S’agissant de la croissance économique, les perspectives sont plutôt optimistes. Le rapport table sur un taux de croissance du PIB de 3,9 % en 2025, supérieur aux 3,2 % enregistrés en 2024. Cette progression repose principalement sur la dynamique d’investissement prévue au Maroc, soutenue par un programme d’investissements public et privé d’un montant historique de plus de 1.700 milliards de dirhams pour les cinq prochaines années. L’environnement monétaire plus favorable, marqué par la baisse du coût du crédit, devrait encourager le financement de l’économie et soutenir la consommation intérieure. AGR estime d’ailleurs qu’une réduction de 25 points de base du taux directeur permettrait une économie budgétaire annuelle de près de 300 millions de dirhams pour le Trésor public, allégeant ainsi les charges liées au service de la dette.

Divergences entre les banques centrales

Dans son analyse, Attijari Global Research met également en lumière les divergences observées entre les principales banques centrales mondiales. Alors que la Banque Centrale Européenne poursuit ses baisses de taux pour atteindre un taux neutre de 2 % d’ici la mi-2025, les autorités monétaires américaines adoptent une approche plus prudente. La Réserve Fédérale a en effet décidé de suspendre temporairement son cycle d’assouplissement monétaire, confrontée à une inflation plus persistante et à un contexte économique incertain, marqué par l’exacerbation des tensions commerciales.

En dépit de cette divergence des politiques monétaires à l’échelle mondiale, Bank Al-Maghrib continue d’adapter sa stratégie en tenant compte à la fois des dynamiques internes et des évolutions externes. Depuis le début de l’année 2025, AGR note une légère tension haussière sur les taux primaires à court et moyen termes au Maroc. Ce phénomène est attribué à un regain d’inflation temporaire observé en janvier, ainsi qu’à un recours accru du Trésor au marché domestique des adjudications. Toutefois, la récente décision de BAM d’abaisser son taux directeur devrait contribuer à détendre progressivement ces tensions, améliorant ainsi l’environnement financier à court terme.

Enfin, le rapport d’Attijari Global Research attire l’attention sur la situation des liquidités bancaires. Bien que le déficit de liquidité bancaire soit amené à se creuser en 2025, atteignant plus de 140 milliards de dirhams, les réserves de change du Royaume se maintiennent à des niveaux records, consolidant la stabilité du système financier marocain. De plus, la dynamique des crédits bancaires devrait s’accélérer significativement, sous l’effet conjugué de la baisse des taux débiteurs et du soutien monétaire, avec une croissance anticipée des crédits de 5,9 % en 2025.

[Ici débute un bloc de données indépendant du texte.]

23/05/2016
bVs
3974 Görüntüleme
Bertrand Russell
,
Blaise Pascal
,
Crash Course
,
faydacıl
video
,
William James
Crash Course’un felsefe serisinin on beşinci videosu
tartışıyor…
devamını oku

Ainsi, ce rapport met en évidence la complexité croissante des arbitrages auxquels Bank Al-Maghrib est confrontée. Entre soutien à la croissance, maîtrise de l’inflation et adaptation aux incertitudes internationales, la Banque centrale poursuit une politique fine, veillant à préserver les équilibres macroéconomiques tout en favorisant la relance.